--- WHAT THE TASK REQUIRES ---
What is wanted is an exact copy of all the entries.

====== SOURCE INFORMATION

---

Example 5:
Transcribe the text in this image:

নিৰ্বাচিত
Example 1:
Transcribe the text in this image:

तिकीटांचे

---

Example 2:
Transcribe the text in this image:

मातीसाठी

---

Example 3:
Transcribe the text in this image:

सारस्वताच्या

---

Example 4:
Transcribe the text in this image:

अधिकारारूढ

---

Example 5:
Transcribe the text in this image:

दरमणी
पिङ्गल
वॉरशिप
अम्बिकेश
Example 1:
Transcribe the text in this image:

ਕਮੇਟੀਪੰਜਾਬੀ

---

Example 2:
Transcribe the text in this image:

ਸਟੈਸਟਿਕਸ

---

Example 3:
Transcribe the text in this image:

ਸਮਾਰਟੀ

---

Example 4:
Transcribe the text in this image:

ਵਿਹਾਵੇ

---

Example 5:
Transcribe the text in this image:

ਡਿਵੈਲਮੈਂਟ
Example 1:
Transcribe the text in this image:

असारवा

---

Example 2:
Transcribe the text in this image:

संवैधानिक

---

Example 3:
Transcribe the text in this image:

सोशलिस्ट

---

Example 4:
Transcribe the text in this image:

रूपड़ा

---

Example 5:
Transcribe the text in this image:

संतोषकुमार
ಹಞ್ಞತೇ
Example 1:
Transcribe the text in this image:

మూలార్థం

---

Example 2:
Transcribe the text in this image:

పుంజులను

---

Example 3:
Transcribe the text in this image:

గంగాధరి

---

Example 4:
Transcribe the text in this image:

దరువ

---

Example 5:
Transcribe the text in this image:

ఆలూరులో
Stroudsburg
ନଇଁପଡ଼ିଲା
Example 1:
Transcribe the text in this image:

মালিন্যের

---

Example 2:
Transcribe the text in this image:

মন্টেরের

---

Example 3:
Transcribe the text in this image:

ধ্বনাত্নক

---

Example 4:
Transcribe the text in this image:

============

--- RESPONSE FOR THIS EXERCISE ---
---

Example 5:
Transcribe the text in this image:

নিৰ্বাচিত
Example 1:
Transcribe the text in this image:

तिकीटांचे

---

Example 2:
Transcribe the text in this image:

मातीसाठी

---

Example 3:
Transcribe the text in this image:

सारस्वताच्या

---

Example 4:
Transcribe the text in this image:

अधिकारारूढ

---

Example 5:
Transcribe the text in this image:

दरमणी
पिङ्गल
वॉरशिप
अम्बिकेश
Example 1:
Transcribe the text in this image:

ਕਮੇਟੀਪੰਜਾਬੀ

---

Example 2:
Transcribe the text in this image:

ਸਟੈਸਟਿਕਸ

---

Example 3:
Transcribe the text in this image:

ਸਮਾਰਟੀ

---

Example 4:
Transcribe the text in this image:

ਵਿਹਾਵੇ

---

Example 5:
Transcribe the text in this image:

ਡਿਵੈਲਮੈਂਟ
Example 1:
Transcribe the text in this image:

असारवा

---

Example 2:
Transcribe the text in this image:

संवैधानिक

---

Example 3:
Transcribe the text in this image:

सोशलिस्ट

---

Example 4:
Transcribe the text in this image:

रूपड़ा

---

Example 5:
Transcribe the text in this image:

संतोषकुमार
ಹಞ್ಞತೇ
Example 1:
Transcribe the text in this image:

మూలార్థం

---

Example 2:
Transcribe the text in this image:

పుంజులను

---

Example 3:
Transcribe the text in this image:

గంగాధరి

---

Example 4:
Transcribe the text in this image:

దరువ

---

Example 5:
Transcribe the text in this image:

ఆలూరులో
Stroudsburg
ନଇଁପଡ଼ିଲା
Example 1:
Transcribe the text in this image:

মালিন্যের

---

Example 2:
Transcribe the text in this image:

মন্টেরের

---

Example 3:
Transcribe the text in this image:

ধ্বনাত্নক

---

Example 4:
Transcribe the text in this image:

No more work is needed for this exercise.